REQUIREMENT — Edit the data below by replacing every "PROMOCJA" with "WYPRZEDAŻ". Reproduce the rest of the data in full without any other change.

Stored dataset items

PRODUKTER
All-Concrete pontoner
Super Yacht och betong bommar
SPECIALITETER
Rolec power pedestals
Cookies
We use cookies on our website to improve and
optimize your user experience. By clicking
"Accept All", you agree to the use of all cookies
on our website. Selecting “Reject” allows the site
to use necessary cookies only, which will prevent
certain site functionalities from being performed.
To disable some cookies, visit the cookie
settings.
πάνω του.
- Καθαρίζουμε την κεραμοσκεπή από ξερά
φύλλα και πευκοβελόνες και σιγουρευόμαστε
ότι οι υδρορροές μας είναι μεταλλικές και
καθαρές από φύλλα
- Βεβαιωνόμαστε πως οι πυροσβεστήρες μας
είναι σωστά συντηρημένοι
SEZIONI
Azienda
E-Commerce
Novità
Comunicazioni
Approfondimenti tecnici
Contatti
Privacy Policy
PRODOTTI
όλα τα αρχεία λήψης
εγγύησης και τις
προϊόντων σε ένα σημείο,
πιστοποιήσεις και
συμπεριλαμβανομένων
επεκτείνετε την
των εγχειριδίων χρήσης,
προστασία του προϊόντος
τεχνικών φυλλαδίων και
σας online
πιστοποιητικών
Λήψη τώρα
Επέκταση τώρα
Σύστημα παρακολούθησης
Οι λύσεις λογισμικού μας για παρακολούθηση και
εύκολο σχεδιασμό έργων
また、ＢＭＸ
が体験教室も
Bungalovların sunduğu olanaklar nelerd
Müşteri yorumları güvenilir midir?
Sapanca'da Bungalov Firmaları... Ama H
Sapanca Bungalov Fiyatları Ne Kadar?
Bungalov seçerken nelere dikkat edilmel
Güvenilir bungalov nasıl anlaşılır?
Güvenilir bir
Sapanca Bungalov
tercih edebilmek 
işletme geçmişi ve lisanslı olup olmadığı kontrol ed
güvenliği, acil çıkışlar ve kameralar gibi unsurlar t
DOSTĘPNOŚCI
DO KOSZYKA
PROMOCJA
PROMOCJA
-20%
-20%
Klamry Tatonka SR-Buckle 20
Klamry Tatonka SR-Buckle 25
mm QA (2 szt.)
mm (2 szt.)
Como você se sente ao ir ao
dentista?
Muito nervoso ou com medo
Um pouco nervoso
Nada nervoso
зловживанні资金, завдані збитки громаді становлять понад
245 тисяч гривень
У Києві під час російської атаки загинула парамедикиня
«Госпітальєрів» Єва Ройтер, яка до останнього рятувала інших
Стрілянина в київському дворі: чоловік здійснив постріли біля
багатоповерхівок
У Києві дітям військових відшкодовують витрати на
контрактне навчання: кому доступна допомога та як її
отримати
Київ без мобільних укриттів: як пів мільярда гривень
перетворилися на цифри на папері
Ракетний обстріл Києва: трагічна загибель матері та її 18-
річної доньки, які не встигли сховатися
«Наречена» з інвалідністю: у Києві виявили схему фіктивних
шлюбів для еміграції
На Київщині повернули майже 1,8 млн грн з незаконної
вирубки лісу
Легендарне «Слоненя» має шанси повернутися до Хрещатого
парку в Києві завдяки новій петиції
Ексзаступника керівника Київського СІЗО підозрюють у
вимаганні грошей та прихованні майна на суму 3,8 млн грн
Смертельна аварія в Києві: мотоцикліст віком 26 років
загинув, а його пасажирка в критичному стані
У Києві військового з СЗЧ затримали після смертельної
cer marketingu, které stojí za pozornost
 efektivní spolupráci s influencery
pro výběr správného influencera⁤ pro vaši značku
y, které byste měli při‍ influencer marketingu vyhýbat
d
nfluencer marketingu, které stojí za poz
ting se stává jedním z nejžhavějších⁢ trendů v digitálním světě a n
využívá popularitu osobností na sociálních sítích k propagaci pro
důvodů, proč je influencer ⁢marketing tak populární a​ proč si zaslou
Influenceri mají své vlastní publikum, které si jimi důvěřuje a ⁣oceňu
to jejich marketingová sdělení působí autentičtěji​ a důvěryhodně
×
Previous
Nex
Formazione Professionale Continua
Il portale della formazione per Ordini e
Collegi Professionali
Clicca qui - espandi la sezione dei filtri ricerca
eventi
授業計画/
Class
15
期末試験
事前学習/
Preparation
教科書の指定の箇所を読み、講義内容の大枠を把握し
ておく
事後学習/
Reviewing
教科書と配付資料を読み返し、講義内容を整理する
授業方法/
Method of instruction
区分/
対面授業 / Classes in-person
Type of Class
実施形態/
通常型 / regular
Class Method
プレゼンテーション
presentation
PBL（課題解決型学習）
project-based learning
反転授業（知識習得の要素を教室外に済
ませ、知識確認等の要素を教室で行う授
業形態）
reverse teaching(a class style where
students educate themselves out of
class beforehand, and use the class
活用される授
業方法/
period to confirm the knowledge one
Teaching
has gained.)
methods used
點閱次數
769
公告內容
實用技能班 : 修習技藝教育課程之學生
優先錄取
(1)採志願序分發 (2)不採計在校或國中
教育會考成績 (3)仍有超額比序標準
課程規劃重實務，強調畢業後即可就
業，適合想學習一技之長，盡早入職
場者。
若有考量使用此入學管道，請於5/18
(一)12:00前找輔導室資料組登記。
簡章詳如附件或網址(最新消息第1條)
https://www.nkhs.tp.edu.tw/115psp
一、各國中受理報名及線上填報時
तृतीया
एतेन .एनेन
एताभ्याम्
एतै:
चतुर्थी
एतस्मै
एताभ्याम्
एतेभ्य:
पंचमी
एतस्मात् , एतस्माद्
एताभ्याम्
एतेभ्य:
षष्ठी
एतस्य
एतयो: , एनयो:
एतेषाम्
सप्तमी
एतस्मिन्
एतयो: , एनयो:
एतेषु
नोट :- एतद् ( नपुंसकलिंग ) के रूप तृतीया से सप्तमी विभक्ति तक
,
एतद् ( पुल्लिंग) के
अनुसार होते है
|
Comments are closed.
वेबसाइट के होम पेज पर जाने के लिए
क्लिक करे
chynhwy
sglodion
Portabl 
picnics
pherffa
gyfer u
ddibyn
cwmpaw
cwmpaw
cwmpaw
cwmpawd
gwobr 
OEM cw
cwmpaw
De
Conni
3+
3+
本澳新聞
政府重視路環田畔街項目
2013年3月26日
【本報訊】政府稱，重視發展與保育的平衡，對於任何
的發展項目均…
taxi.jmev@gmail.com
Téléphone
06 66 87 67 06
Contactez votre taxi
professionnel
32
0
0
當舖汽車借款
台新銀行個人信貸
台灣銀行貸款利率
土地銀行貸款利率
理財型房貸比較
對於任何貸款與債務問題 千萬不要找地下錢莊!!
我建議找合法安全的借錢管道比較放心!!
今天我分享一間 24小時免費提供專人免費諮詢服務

OUTPUT FOR THIS EXERCISE —
PRODUKTER
All-Concrete pontoner
Super Yacht och betong bommar
SPECIALITETER
Rolec power pedestals
Cookies
We use cookies on our website to improve and
optimize your user experience. By clicking
"Accept All", you agree to the use of all cookies
on our website. Selecting “Reject” allows the site
to use necessary cookies only, which will prevent
certain site functionalities from being performed.
To disable some cookies, visit the cookie
settings.
πάνω του.
- Καθαρίζουμε την κεραμοσκεπή από ξερά
φύλλα και πευκοβελόνες και σιγουρευόμαστε
ότι οι υδρορροές μας είναι μεταλλικές και
καθαρές από φύλλα
- Βεβαιωνόμαστε πως οι πυροσβεστήρες μας
είναι σωστά συντηρημένοι
SEZIONI
Azienda
E-Commerce
Novità
Comunicazioni
Approfondimenti tecnici
Contatti
Privacy Policy
PRODOTTI
όλα τα αρχεία λήψης
εγγύησης και τις
προϊόντων σε ένα σημείο,
πιστοποιήσεις και
συμπεριλαμβανομένων
επεκτείνετε την
των εγχειριδίων χρήσης,
προστασία του προϊόντος
τεχνικών φυλλαδίων και
σας online
πιστοποιητικών
Λήψη τώρα
Επέκταση τώρα
Σύστημα παρακολούθησης
Οι λύσεις λογισμικού μας για παρακολούθηση και
εύκολο σχεδιασμό έργων
また、ＢＭＸ
が体験教室も
Bungalovların sunduğu olanaklar nelerd
Müşteri yorumları güvenilir midir?
Sapanca'da Bungalov Firmaları... Ama H
Sapanca Bungalov Fiyatları Ne Kadar?
Bungalov seçerken nelere dikkat edilmel
Güvenilir bungalov nasıl anlaşılır?
Güvenilir bir
Sapanca Bungalov
tercih edebilmek 
işletme geçmişi ve lisanslı olup olmadığı kontrol ed
güvenliği, acil çıkışlar ve kameralar gibi unsurlar t
DOSTĘPNOŚCI
DO KOSZYKA
WYPRZEDAŻ
WYPRZEDAŻ
-20%
-20%
Klamry Tatonka SR-Buckle 20
Klamry Tatonka SR-Buckle 25
mm QA (2 szt.)
mm (2 szt.)
Como você se sente ao ir ao
dentista?
Muito nervoso ou com medo
Um pouco nervoso
Nada nervoso
зловживанні资金, завдані збитки громаді становлять понад
245 тисяч гривень
У Києві під час російської атаки загинула парамедикиня
«Госпітальєрів» Єва Ройтер, яка до останнього рятувала інших
Стрілянина в київському дворі: чоловік здійснив постріли біля
багатоповерхівок
У Києві дітям військових відшкодовують витрати на
контрактне навчання: кому доступна допомога та як її
отримати
Київ без мобільних укриттів: як пів мільярда гривень
перетворилися на цифри на папері
Ракетний обстріл Києва: трагічна загибель матері та її 18-
річної доньки, які не встигли сховатися
«Наречена» з інвалідністю: у Києві виявили схему фіктивних
шлюбів для еміграції
На Київщині повернули майже 1,8 млн грн з незаконної
вирубки лісу
Легендарне «Слоненя» має шанси повернутися до Хрещатого
парку в Києві завдяки новій петиції
Ексзаступника керівника Київського СІЗО підозрюють у
вимаганні грошей та прихованні майна на суму 3,8 млн грн
Смертельна аварія в Києві: мотоцикліст віком 26 років
загинув, а його пасажирка в критичному стані
У Києві військового з СЗЧ затримали після смертельної
cer marketingu, které stojí za pozornost
 efektivní spolupráci s influencery
pro výběr správného influencera⁤ pro vaši značku
y, které byste měli při‍ influencer marketingu vyhýbat
d
nfluencer marketingu, které stojí za poz
ting se stává jedním z nejžhavějších⁢ trendů v digitálním světě a n
využívá popularitu osobností na sociálních sítích k propagaci pro
důvodů, proč je influencer ⁢marketing tak populární a​ proč si zaslou
Influenceri mají své vlastní publikum, které si jimi důvěřuje a ⁣oceňu
to jejich marketingová sdělení působí autentičtěji​ a důvěryhodně
×
Previous
Nex
Formazione Professionale Continua
Il portale della formazione per Ordini e
Collegi Professionali
Clicca qui - espandi la sezione dei filtri ricerca
eventi
授業計画/
Class
15
期末試験
事前学習/
Preparation
教科書の指定の箇所を読み、講義内容の大枠を把握し
ておく
事後学習/
Reviewing
教科書と配付資料を読み返し、講義内容を整理する
授業方法/
Method of instruction
区分/
対面授業 / Classes in-person
Type of Class
実施形態/
通常型 / regular
Class Method
プレゼンテーション
presentation
PBL（課題解決型学習）
project-based learning
反転授業（知識習得の要素を教室外に済
ませ、知識確認等の要素を教室で行う授
業形態）
reverse teaching(a class style where
students educate themselves out of
class beforehand, and use the class
活用される授
業方法/
period to confirm the knowledge one
Teaching
has gained.)
methods used
點閱次數
769
公告內容
實用技能班 : 修習技藝教育課程之學生
優先錄取
(1)採志願序分發 (2)不採計在校或國中
教育會考成績 (3)仍有超額比序標準
課程規劃重實務，強調畢業後即可就
業，適合想學習一技之長，盡早入職
場者。
若有考量使用此入學管道，請於5/18
(一)12:00前找輔導室資料組登記。
簡章詳如附件或網址(最新消息第1條)
https://www.nkhs.tp.edu.tw/115psp
一、各國中受理報名及線上填報時
तृतीया
एतेन .एनेन
एताभ्याम्
एतै:
चतुर्थी
एतस्मै
एताभ्याम्
एतेभ्य:
पंचमी
एतस्मात् , एतस्माद्
एताभ्याम्
एतेभ्य:
षष्ठी
एतस्य
एतयो: , एनयो:
एतेषाम्
सप्तमी
एतस्मिन्
एतयो: , एनयो:
एतेषु
नोट :- एतद् ( नपुंसकलिंग ) के रूप तृतीया से सप्तमी विभक्ति तक
,
एतद् ( पुल्लिंग) के
अनुसार होते है
|
Comments are closed.
वेबसाइट के होम पेज पर जाने के लिए
क्लिक करे
chynhwy
sglodion
Portabl 
picnics
pherffa
gyfer u
ddibyn
cwmpaw
cwmpaw
cwmpaw
cwmpawd
gwobr 
OEM cw
cwmpaw
De
Conni
3+
3+
本澳新聞
政府重視路環田畔街項目
2013年3月26日
【本報訊】政府稱，重視發展與保育的平衡，對於任何
的發展項目均…
taxi.jmev@gmail.com
Téléphone
06 66 87 67 06
Contactez votre taxi
professionnel
32
0
0
當舖汽車借款
台新銀行個人信貸
台灣銀行貸款利率
土地銀行貸款利率
理財型房貸比較
對於任何貸款與債務問題 千萬不要找地下錢莊!!
我建議找合法安全的借錢管道比較放心!!
今天我分享一間 24小時免費提供專人免費諮詢服務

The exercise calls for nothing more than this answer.